The movie contains examples of:

  • Ambiguous Ending: The post credits sequence implies that they didn't set themselves on fire, but given the schizophrenic feeling of the movie itself, its ambiguous if they did or didn't.
  • Black Comedy: A really dark take on a romantic comedy according to the film's director William Friedkin.
  • Broken Bird: Agnes. Doesn't help that she just came out of a an abusive relationship.
  • Conspiracy Theorist: Peter, who believes bugs. Agnes eventually agrees with Peter.
  • Corrupt the Cutie: What Peter does to Agnes. Agnes goes from a lonely, vulnerable woman to a tinfoil plastering suicidal conspiracy theorist.
  • Dark and Troubled Past: Agnes is divorced from a real Jerkass - who's in prison at the start of the movie and shows up to threaten her - and her son was stolen from a supermarket cart while she was shopping. Her overwhelming guilt and sadness leave her receptive to Peter's peculiar charisma.

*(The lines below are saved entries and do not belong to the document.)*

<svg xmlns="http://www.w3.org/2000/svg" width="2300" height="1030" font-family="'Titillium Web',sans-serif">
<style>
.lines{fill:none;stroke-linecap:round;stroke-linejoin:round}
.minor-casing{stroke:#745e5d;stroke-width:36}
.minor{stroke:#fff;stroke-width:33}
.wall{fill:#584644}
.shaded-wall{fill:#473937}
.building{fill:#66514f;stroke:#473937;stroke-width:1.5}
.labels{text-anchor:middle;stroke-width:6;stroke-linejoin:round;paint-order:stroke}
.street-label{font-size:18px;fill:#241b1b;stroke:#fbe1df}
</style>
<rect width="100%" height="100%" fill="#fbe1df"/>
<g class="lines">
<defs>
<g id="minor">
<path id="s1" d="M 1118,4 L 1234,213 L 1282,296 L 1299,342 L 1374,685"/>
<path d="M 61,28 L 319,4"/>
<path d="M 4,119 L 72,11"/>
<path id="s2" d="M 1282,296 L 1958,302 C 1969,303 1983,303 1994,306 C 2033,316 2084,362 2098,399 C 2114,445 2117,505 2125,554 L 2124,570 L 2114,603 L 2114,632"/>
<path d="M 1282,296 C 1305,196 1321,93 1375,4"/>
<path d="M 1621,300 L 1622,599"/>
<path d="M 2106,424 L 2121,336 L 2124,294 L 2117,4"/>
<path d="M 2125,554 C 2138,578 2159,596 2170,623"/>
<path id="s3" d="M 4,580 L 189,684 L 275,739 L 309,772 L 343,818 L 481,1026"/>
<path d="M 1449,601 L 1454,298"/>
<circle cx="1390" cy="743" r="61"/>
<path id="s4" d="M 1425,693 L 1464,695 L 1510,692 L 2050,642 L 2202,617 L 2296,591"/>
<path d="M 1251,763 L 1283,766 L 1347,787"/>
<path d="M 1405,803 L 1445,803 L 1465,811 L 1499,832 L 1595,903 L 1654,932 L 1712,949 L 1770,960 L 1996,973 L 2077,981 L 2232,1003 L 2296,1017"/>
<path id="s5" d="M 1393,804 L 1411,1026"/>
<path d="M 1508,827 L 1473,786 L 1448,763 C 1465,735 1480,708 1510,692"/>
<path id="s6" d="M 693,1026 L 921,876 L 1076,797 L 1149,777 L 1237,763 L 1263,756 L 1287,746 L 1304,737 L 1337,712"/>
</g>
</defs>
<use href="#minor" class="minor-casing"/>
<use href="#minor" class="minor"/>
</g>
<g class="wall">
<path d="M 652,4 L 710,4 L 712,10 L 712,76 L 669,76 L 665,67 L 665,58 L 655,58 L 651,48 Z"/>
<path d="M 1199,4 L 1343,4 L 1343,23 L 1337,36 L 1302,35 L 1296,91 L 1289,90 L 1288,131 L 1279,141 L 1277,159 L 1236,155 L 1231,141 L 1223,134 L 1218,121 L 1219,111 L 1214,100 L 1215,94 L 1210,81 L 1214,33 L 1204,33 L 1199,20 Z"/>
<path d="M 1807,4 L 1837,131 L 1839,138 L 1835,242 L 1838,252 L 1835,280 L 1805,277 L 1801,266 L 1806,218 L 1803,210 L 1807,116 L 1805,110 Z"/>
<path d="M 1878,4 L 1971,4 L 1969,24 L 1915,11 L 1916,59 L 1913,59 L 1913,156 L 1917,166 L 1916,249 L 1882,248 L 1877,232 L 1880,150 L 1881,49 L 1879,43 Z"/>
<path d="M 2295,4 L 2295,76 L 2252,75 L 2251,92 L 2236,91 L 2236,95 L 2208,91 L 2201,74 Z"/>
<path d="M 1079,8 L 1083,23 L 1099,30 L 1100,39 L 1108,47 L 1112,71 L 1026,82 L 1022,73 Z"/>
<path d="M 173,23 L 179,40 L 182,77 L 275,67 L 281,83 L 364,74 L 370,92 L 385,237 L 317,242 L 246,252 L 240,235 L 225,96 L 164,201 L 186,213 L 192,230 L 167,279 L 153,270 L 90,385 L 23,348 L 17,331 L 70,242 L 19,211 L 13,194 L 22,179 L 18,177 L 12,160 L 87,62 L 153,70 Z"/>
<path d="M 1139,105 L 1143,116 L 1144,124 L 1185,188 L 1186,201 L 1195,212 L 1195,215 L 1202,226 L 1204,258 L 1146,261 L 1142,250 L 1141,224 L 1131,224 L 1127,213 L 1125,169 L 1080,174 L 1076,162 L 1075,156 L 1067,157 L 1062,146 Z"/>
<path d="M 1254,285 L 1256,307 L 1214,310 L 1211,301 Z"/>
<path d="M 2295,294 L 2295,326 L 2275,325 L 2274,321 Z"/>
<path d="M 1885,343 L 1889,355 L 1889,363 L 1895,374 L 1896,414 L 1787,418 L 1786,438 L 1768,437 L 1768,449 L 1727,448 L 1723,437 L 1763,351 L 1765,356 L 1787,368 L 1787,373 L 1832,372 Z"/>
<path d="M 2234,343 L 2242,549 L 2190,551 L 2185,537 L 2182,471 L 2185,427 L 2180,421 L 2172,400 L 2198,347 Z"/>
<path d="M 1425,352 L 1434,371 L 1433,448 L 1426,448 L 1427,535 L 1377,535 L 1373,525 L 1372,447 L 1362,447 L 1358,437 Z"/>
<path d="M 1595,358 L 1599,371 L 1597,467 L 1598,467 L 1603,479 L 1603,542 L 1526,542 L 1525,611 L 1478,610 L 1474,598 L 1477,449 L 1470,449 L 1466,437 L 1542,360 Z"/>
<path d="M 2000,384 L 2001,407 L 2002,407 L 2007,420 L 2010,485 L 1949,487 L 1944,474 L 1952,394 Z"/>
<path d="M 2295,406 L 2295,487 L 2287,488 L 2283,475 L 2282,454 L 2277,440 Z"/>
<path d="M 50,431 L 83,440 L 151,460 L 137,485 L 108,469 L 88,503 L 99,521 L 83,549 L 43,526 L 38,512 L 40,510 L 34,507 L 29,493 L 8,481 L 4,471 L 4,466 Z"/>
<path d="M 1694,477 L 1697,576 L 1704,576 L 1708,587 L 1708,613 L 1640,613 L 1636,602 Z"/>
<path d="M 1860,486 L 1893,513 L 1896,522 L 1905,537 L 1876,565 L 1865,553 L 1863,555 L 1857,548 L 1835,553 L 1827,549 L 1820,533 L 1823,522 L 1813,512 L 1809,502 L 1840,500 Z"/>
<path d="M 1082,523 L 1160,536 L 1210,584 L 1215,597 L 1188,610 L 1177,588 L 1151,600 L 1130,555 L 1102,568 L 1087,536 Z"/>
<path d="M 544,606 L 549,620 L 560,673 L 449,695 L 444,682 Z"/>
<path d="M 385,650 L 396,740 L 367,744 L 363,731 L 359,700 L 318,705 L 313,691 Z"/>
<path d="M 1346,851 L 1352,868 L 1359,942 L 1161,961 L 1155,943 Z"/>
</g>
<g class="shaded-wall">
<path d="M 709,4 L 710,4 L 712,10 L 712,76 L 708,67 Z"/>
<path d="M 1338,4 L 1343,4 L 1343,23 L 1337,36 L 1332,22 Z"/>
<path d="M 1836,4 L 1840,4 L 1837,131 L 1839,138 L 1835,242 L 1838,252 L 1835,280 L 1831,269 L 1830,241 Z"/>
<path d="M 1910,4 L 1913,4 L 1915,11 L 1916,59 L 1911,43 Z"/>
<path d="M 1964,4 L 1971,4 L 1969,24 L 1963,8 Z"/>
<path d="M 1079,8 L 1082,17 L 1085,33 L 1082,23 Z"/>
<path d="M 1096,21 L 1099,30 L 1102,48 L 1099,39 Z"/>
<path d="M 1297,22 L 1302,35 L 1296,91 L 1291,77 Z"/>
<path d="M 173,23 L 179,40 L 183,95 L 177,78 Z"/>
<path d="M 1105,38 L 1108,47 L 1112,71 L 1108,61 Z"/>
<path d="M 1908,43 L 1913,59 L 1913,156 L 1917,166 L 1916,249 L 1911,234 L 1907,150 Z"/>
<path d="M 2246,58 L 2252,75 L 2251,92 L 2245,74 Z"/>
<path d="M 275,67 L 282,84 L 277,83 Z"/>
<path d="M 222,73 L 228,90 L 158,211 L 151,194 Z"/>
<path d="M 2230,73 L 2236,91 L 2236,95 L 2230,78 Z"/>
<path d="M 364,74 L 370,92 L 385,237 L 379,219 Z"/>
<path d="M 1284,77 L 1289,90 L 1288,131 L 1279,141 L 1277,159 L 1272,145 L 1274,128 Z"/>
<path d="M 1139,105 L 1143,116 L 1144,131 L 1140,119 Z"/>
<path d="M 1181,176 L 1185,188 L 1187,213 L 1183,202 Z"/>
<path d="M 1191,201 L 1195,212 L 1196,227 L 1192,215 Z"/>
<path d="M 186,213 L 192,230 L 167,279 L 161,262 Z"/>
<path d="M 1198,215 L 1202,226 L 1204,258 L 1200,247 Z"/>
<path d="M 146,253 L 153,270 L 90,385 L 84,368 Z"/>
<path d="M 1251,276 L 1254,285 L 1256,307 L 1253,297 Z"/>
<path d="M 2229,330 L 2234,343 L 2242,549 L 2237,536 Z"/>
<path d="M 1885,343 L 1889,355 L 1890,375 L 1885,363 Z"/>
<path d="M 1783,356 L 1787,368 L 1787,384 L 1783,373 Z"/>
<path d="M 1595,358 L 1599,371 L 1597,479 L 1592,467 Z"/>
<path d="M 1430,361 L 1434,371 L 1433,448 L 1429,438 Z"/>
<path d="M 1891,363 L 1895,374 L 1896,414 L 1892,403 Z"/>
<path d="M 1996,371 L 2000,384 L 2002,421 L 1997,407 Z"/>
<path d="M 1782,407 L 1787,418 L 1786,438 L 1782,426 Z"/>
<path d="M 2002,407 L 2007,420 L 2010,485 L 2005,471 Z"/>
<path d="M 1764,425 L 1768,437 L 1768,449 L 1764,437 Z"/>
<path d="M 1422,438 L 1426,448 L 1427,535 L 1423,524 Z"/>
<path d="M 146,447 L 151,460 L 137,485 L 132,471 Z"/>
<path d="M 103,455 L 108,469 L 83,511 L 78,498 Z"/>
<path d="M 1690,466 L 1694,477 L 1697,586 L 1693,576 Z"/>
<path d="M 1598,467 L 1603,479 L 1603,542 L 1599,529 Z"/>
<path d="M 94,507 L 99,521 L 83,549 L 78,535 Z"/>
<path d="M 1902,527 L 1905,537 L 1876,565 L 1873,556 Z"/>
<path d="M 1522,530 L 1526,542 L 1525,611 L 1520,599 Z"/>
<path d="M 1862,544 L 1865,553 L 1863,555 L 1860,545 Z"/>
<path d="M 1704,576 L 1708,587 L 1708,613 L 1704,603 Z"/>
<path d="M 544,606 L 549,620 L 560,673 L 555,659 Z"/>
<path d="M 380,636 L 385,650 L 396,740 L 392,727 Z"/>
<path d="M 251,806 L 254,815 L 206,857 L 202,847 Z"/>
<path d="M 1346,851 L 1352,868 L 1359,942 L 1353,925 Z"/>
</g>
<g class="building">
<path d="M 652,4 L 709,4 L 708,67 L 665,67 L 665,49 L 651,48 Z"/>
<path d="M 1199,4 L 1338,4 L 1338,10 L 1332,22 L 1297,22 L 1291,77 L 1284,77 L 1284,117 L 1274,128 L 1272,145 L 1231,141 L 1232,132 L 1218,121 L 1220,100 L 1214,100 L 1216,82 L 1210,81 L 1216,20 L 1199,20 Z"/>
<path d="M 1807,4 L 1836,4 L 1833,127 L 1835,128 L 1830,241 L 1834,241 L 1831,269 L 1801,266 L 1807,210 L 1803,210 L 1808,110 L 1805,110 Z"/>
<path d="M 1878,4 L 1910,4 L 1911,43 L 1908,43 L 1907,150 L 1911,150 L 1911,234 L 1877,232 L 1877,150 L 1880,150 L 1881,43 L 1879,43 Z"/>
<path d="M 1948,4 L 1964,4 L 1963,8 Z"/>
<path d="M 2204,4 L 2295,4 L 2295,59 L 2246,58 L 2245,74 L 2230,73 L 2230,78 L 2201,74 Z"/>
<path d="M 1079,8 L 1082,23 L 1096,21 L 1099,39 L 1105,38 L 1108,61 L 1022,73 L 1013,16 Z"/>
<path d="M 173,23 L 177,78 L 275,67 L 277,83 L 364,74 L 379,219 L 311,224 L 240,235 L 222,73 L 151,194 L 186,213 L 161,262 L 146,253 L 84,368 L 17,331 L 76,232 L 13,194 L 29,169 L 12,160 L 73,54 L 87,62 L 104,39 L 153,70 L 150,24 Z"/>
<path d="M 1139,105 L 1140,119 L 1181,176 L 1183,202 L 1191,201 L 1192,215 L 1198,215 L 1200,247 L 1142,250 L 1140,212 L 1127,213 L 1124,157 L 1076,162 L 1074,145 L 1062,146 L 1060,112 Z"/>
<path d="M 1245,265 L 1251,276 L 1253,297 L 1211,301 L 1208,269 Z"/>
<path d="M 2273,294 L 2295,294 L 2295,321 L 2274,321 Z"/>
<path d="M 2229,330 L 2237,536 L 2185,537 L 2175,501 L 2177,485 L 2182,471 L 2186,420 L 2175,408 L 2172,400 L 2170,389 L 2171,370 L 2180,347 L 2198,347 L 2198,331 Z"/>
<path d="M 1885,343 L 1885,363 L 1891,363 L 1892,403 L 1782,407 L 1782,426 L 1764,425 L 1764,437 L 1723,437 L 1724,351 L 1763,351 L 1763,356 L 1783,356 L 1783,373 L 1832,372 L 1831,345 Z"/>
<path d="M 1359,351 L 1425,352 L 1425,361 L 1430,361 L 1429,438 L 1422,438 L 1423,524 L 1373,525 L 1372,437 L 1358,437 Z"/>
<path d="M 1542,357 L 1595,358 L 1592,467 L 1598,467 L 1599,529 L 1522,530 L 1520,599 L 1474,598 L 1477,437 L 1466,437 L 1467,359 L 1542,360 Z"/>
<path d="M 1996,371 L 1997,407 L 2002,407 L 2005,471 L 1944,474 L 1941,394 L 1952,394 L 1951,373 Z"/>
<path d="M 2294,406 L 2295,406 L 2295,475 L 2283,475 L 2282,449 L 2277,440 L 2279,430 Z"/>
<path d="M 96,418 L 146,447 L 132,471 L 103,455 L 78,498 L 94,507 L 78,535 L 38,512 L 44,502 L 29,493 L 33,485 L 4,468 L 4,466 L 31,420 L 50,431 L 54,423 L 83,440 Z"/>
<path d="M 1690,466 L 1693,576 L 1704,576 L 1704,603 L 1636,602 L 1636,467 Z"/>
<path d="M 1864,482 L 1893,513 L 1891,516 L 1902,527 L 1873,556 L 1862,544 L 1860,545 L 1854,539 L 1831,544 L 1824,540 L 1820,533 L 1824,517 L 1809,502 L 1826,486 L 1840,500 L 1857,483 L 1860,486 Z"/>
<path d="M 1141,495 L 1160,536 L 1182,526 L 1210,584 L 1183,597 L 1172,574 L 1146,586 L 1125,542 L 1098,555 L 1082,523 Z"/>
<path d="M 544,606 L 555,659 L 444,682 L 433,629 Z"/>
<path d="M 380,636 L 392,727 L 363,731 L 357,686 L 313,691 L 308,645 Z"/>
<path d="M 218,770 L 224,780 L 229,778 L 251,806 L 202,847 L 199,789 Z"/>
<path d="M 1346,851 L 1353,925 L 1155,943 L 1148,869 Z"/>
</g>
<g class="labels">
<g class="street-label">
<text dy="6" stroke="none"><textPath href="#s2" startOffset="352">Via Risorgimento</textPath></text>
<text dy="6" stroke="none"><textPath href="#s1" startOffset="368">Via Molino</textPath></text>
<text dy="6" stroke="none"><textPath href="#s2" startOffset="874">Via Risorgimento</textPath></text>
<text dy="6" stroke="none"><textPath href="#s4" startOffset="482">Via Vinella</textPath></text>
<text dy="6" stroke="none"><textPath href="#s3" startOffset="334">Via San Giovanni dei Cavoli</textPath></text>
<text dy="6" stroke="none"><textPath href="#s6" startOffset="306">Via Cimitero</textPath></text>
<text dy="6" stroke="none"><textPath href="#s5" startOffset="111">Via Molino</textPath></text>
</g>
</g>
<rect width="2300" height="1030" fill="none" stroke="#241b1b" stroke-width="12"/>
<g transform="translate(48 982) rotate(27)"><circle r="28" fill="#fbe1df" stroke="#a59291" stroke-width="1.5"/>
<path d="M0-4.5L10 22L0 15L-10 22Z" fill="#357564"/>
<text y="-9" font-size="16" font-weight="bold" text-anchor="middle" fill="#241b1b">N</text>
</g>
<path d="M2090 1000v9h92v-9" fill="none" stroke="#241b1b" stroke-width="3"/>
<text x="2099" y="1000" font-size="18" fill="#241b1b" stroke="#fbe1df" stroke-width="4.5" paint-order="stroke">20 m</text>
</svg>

  • Downer Ending: Agnes and Peter kill themselves by setting themselves on fire
  • Extremely Short Timespan: Though it’s not clear how much time passes in the film, Agnes and Peter are Driven to Suicide before the motel has time to evict them for non-payment, so it can’t cover a period of more than a couple weeks.
  • Fan Disservice: The sex scene is already awkward and unsexy, but there’s also insect imagery interspersed throughout.
  • Fourth-Date Marriage: A dark variation. Agnes rejects her best friend, declares that Peter is the only thing she has, and kills herself with Peter after only knowing him a few weeks.
  • Genre-Busting: The film would normally be considered a psychological drama or thriller with horror elements while the studio promoted it as straight-up horror and the director considers it a dark romantic comedy.
  • Jerkass: Jerry; a physically abusive man who is partially responsible for why Agnes is as broken as she is.
  • Insane Equals Violent: Peter is this, to himself and others.
  • Law of Conservation of Detail: Agnes and Peter use this type of reasoning to conclude how the bugs came to be and the only way to stop them.
  • Loners Are Freaks: Peter, although he doesn't appear as such first, slowly develops into this as he reveals more about his paranoid state.
  • Love Makes You Crazy: Or extreme loneliness, for that matter.
  • Madness Shared by Two: A lonely, emotionally fragile waitress begins a romance with a mysterious drifter and spirals downwards into insanity as she comes to believe his theory that the government has used him in a bizarre experiment involving hatching bugs in his body.
  • Mind-Control Conspiracy: According to Peter, this is why he is on the run.
  • My Greatest Failure: Agnes feels this way about not running away from her abusive ex with her son before her son was kidnapped.
  • Never Trust a Trailer: It's nothing like the fellow Lionsgate feature Saw movies. It's more of a slow burning psychological tragedy.
  • Psycho Supporter: Agnes, albeit unwillingly. Peter isn't her first one, either.
  • Riddle for the Ages: Are the phone calls real? If they are, who's calling? One theory is it's Agnes' estranged son. Was the fire real?
  • Room Full of Crazy: The motel room slowly turns into one.
  • Sanity Slippage: Basically the plot of the movie, you watch two broken people slowly decay mentally as they believe the conspiracy theories that the government is planting bugs on people.
  • Shell-Shocked Veteran: Peter claims to be this. It may even be true.
  • The Tooth Hurts: Peter uses a pair of pliers to rip out his molar's filling which he believes is where the "egg sac" is. Boy, it sure isn't pretty to see tons of blood pouring out of his mouth like that while screaming in great pain. Regardless, Peter and Agnes both end up seeing the "bugs" in the tooth under the microscope.
  • Through the Eyes of Madness: Everything in the film might be really happening. Or the characters could be heavy crystal meth users and we're seeing their delusions. Or Peter may be clinically insane and dragging Agnes into hell. You'll never know. Unless you listen to the director's DVD commentary.